EXCERPT
+++
Tuesday, December 4, 2012

This Pear Is Not For Eating

Nov 29

What a day.

It appears as though my body has decided that, regardless of itineraries, this trip is over.  From the second I woke up I felt incredibly sick to my stomach.  It took a while, but I finally started to feel better around 11, so we decided to catch the train to Lucca (the rain had ceased and the outlook was 50/50, so we took our chances).  Our original plan was to make eggs for breakfast, but seeing as how that would've been a terrible idea considering the circumstances, we opted for pastries at the train station instead.

We got on the train, ate, and sat down for the long haul.  It took almost an hour and a half to get to Lucca, mostly because it lies on a major route and stopped way too often.  It was prettier than a bus would've been.  Well, it was according to Sam.  I spent the entirety of the ride trying not to unswallow my breakfast, curled as best I could into a tolerable position.

Lucky for you, Sam took pictures from the train!
Oh Italy...
Finally we arrived in Lucca around 1:30. We debated whether or not to get right back on the train and go home, but the fresh, crisp air (read: bitterly cold wind) was a little empowering.  Eventually we decided we'd at least walk around the town a bit and explore the old fortified walls.

On our way from the station into the town, we saw a poster advertising an "Instruments of Torture" museum.  We simultaneously "oohed" and decided to hunt it down.
Lucca's walls and a couple of its hooligans
First, though, we climbed up onto the old walls and walked for a bit.  I'm glad we decided not to rent bikes.  Aside from my intense periodic discomfort, it was very cold and windy up there.  After probably not long enough, we descended into the town to search for the museum and, hopefully, a bathroom.
+++
DATA ROWS

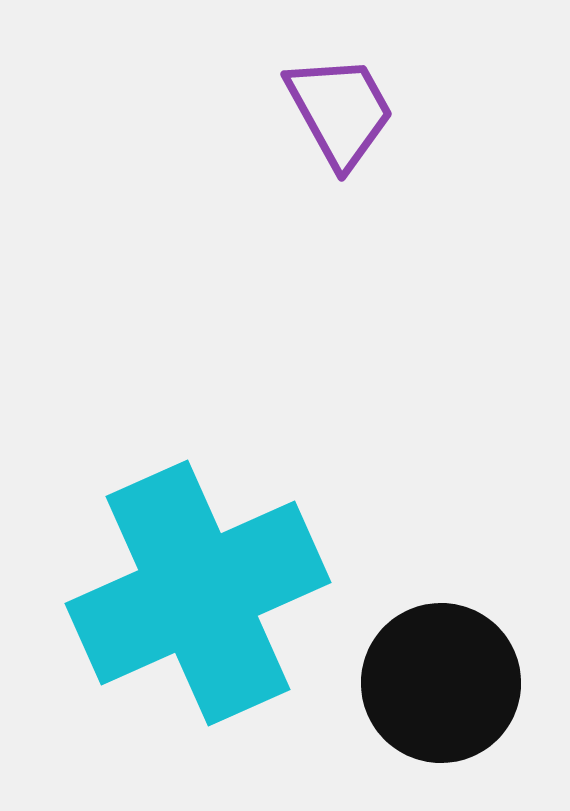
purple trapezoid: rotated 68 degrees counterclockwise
+++
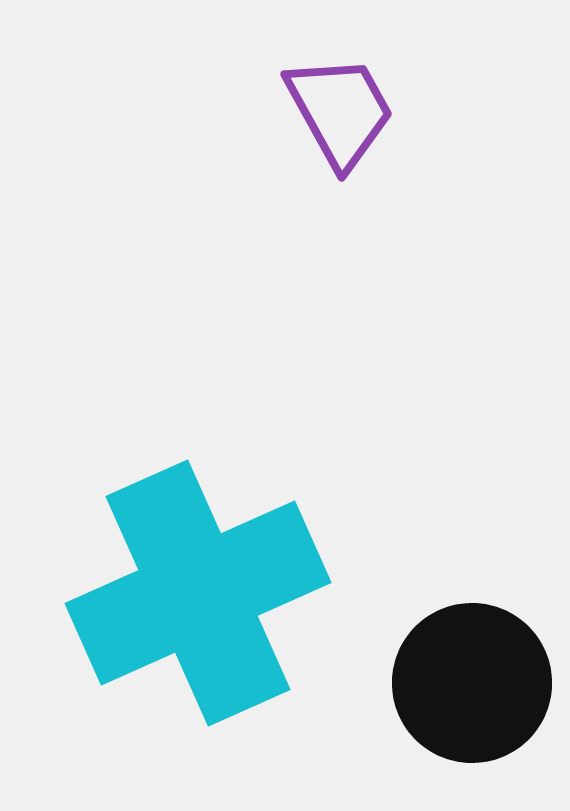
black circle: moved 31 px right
+++
PROMPT 1
From the Lucca travel post, copy word for word everything between "Lucca's walls and" and "hopefully, a bathroom.", inclusive.
PROMPT 2
Take the Lucca travel post further, picking up right after its final sentence.

REPLY 1
Lucca's walls and a couple of its hooligans
First, though, we climbed up onto the old walls and walked for a bit.  I'm glad we decided not to rent bikes.  Aside from my intense periodic discomfort, it was very cold and windy up there.  After probably not long enough, we descended into the town to search for the museum and, hopefully, a bathroom.

REPLY 2
He has endless amounts of these faces
After a moany groany uncomfortable journey through the streets of Lucca, we came to the torture museum.  We were both very excited, but I knew I wouldn't be able to enjoy it unless we found a restroom first, which museum had none.  We checked at a bar across the street, and luckily they had one for customers, so Sam got himself something.

We then popped back over, bought student-priced tickets from the cheerful woman at the desk (the first time we've counted as students this whole trip without being members of the EU).  The museum was odd in that it consisted of two floors, with two small rooms on each floor.  We went into the "dungeons" first.

Sam read to me about the Bishop's Kite while I sat on the floor fighting another vicious wave of nausea.  Then I stood up and read about this triangular bondage-type thing that kept you in the fetal position on your back, causing discomfort very similar to what I was experiencing.  VOODOO???

Anyway, the instruments were very interesting, and even though I recognized a few (the rack, the Iron Maiden, guillotine, and the Pear from that episode of Bones), many were new.  But when I the room started swimming and I realized I was about to pass out and/or barf, and I didn't fancy falling onto the spikes of the Rack, Sam and I decided it was probably time to go.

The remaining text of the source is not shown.